Introducing... RHex

Written 2011-04-05

Tags:Regular expression Programming Hex editor Editors 

What is RHex? Richard's Hexeditor - currently is a list of features I want in a hexeditor. Eventually, I would like to implement it, as it seems every hex editor is missing something I need. Currently I use hexedit and codewright as hexeditors. Here's what I want:
  • Side-by-side text and hex display (almost all editors have this)
  • text regex(most have this)
  • binary regex(some have this)
  • replace section with different size(few have this)
  • asynchronous editing(If I insert a byte into a 7 gig file, I don't want to wait for the rest of the file to be re-written)
  • libmagic support(none I know of do this, also I want a mode where each byte is a possible start of magic)
  • scriptable file decoder(If I'm editing a JPEG, I want some color highlighted text for different areas)
  • big file support( >4gig, but I'm not opposed to the 32 bit mode only supporting 2gig files or smaller)
  • variable sized groupings ( If I'm looking at a structure that consists of uint32s, I want the editor to reflect that), and...
  • offset groupings ( If I'm looking at a structure that consists of uint32s, but at an address not divisible by 4, I want the editor to reflect that )
  • reverse-endian groupings( If I'm looking at a structure that consists of uint32s, I want the ability to have the editor reverse the groups of bytes for user i/o)
To implement this, I'd like to design it as a library for file editing.
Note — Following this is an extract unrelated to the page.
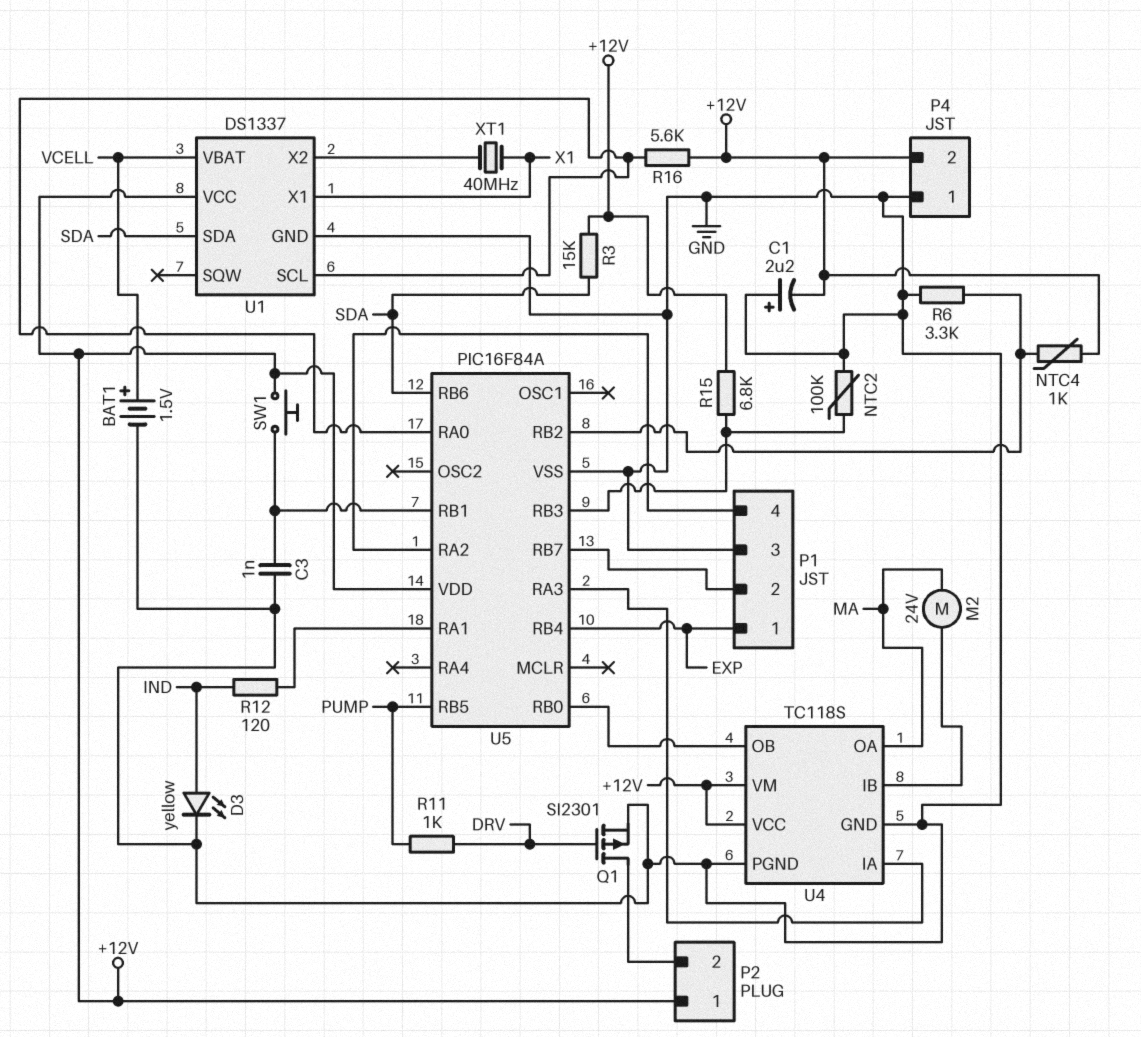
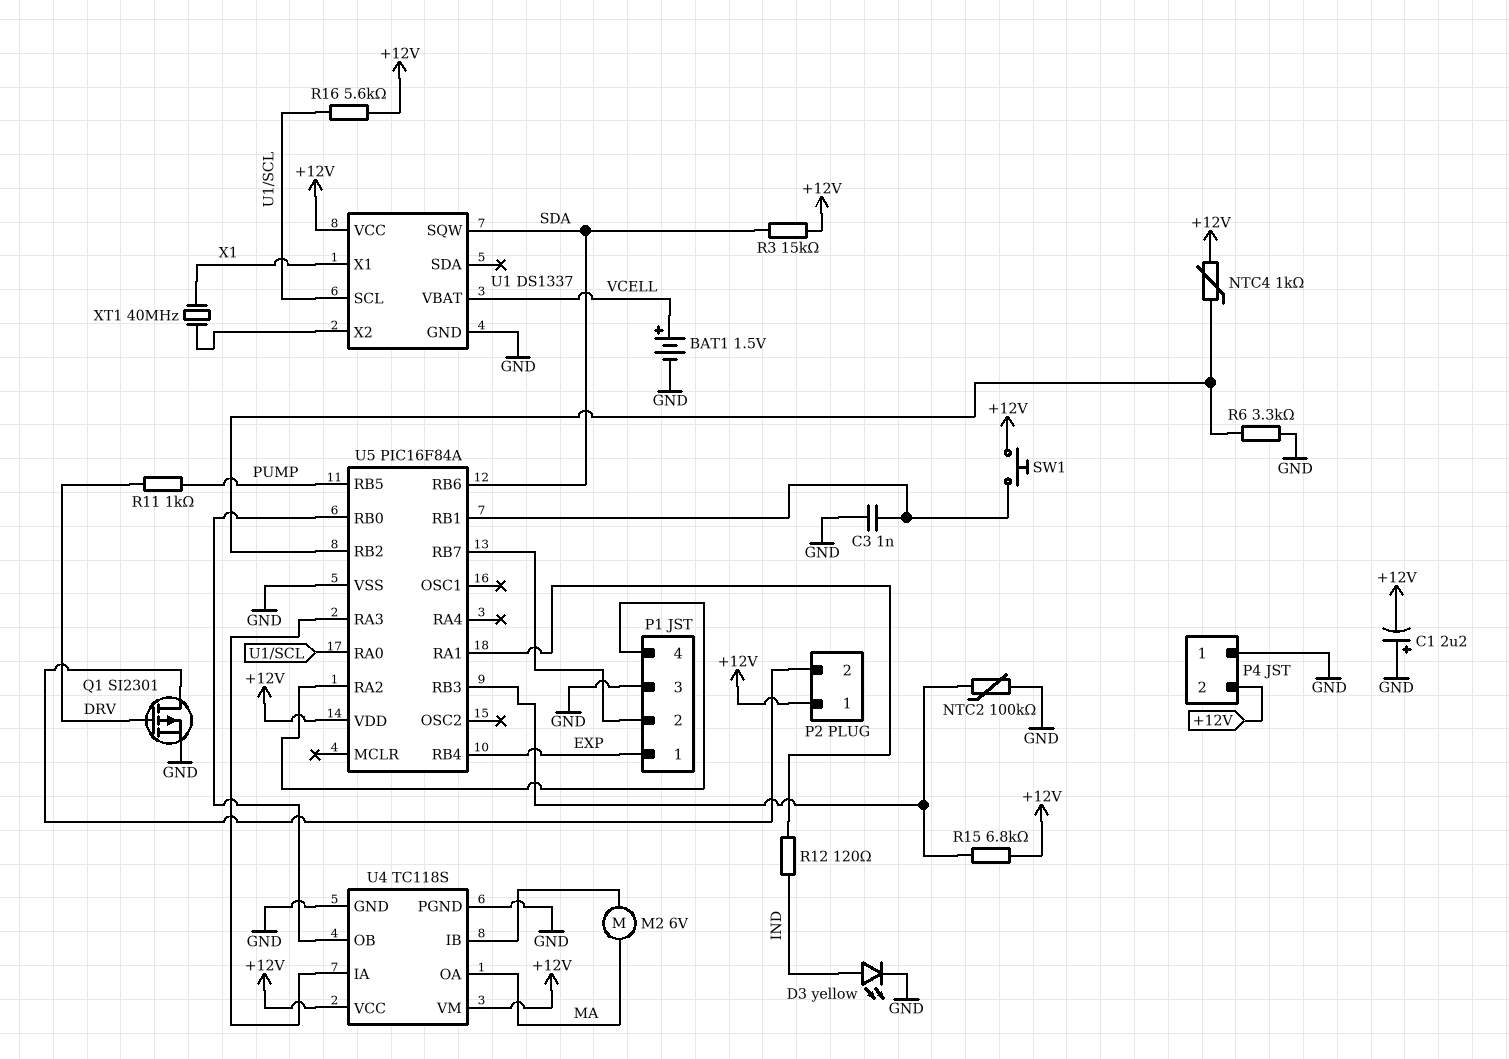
M2: motor 24V (MA, U4/IB) -> motor 6V (MA, U4/IB)
U1 pin SDA: SDA -> none
U1 pin SQW: none -> SDA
This file would be responsible for memory management and either threading, asio, or nonblocking i/o. Hopefully this way you could make a gui or console version without too much work. However, the lowest level has a lot of bookkeeping to do to allow asynchronous editing. I might want two modes, a 'safe mode' where the editor is writing a new version of the file and a 'live mode' where the editor is actively editing the file directly, probably through mmap(). Either way, it has to manage outstanding changes so that the editor is always presented with whatever it wrote into the hex library, and the library is trying to get it synced to disk quickly.

Tough stuff, but manageable. If only I had time to write it.